July 31, 2005

Unions on the Net

On the topic of labor reform, this proposal for "open-source unionism," by Joel Rogers and Richard Freeman, seems like a perfectly good idea:
[Right now,] workers typically become union members only when unions gain majority support at a particular workplace. This makes the union the exclusive representative of those workers for purposes of collective bargaining. Getting to majority status… is a struggle. The law barely punishes employers who violate it, and the success of the union drive is typically determined by the level of employer resistance. Unions usually abandon workers who are unsuccessful in their fight to achieve majority status, and they are uninterested in workers who have no plausible near-term chance of such success.

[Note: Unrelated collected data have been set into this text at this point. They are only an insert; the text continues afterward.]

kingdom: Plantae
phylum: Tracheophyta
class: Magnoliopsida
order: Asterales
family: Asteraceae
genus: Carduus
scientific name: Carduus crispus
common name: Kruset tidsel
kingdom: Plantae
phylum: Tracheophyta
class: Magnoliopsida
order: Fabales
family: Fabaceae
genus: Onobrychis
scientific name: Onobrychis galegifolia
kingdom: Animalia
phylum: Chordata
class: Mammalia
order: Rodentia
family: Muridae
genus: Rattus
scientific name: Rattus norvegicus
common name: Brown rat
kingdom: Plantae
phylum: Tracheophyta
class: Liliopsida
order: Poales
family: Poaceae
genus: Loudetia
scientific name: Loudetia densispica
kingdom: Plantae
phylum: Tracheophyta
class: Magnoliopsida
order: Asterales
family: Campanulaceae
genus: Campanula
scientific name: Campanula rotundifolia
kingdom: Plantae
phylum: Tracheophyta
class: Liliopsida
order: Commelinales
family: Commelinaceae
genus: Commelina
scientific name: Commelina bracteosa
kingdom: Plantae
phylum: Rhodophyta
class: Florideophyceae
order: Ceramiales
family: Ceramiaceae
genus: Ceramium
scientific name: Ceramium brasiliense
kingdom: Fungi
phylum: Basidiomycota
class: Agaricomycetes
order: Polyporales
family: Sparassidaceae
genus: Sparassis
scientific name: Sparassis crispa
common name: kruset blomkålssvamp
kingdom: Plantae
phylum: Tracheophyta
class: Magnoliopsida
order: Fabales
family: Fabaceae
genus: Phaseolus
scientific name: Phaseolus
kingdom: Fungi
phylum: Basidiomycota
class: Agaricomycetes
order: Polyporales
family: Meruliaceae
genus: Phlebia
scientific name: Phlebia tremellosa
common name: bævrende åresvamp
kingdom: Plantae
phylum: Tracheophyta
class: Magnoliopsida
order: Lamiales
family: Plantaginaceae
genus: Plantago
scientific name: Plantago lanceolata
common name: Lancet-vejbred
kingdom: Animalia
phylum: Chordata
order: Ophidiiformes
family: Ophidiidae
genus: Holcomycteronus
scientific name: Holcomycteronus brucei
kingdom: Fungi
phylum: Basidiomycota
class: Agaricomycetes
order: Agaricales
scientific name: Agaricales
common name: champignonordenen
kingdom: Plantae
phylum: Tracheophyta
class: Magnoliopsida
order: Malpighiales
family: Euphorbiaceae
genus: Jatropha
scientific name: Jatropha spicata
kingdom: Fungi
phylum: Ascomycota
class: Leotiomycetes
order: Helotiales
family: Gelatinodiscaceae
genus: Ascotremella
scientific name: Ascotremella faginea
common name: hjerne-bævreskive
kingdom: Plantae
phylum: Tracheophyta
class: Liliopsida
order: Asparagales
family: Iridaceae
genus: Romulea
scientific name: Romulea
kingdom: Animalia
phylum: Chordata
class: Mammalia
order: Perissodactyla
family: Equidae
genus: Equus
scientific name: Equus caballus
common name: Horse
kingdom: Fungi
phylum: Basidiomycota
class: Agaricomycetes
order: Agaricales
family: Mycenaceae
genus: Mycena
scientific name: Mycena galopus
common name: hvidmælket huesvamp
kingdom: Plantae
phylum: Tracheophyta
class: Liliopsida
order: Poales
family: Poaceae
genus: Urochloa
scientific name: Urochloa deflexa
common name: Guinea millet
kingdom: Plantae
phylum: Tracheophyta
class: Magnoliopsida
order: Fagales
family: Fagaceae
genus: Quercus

Under open-source unionism, by contrast, unions would welcome members even before they achieved majority status, and stick with them as they fought for it--maybe for a very long time. These "pre-majority" workers would presumably pay reduced dues in the absence of the benefits of collective bargaining, but would otherwise be normal union members. They would gain some of the bread-and-butter benefits of traditional unionism--advice and support on their legal rights, bargaining over wages and working conditions if feasible, protection of pension holdings, political representation, career guidance, access to training and so on. And even in minority positions, they might gain a collective contract for union members, or grow to the point of being able to force a wall-to-wall agreement for all workers in the unit. … Joining the labor movement would be something you did for a long time, not just an organizational relationship you entered into with a third party upon taking some particular job, to expire when that job expired or changed.
That seems spot on, or at least a step in a spot-on direction. As mentioned before, it seems very unlikely that either organizing or political action will boost labor density by a significant amount, and the latest intra-labor feuding has a bit of a more-heat-than-light quality to it, in that respect at least. Taking the historical view, it's usually been new innovations, of just the sort Freeman and Rogers are discussing, that have lead to "spurts" in organizing. Now if a split in the AFL-CIO can make it more likely that innovations of this sort will appear—competition being the mother of invention and whatnot—then so much the better.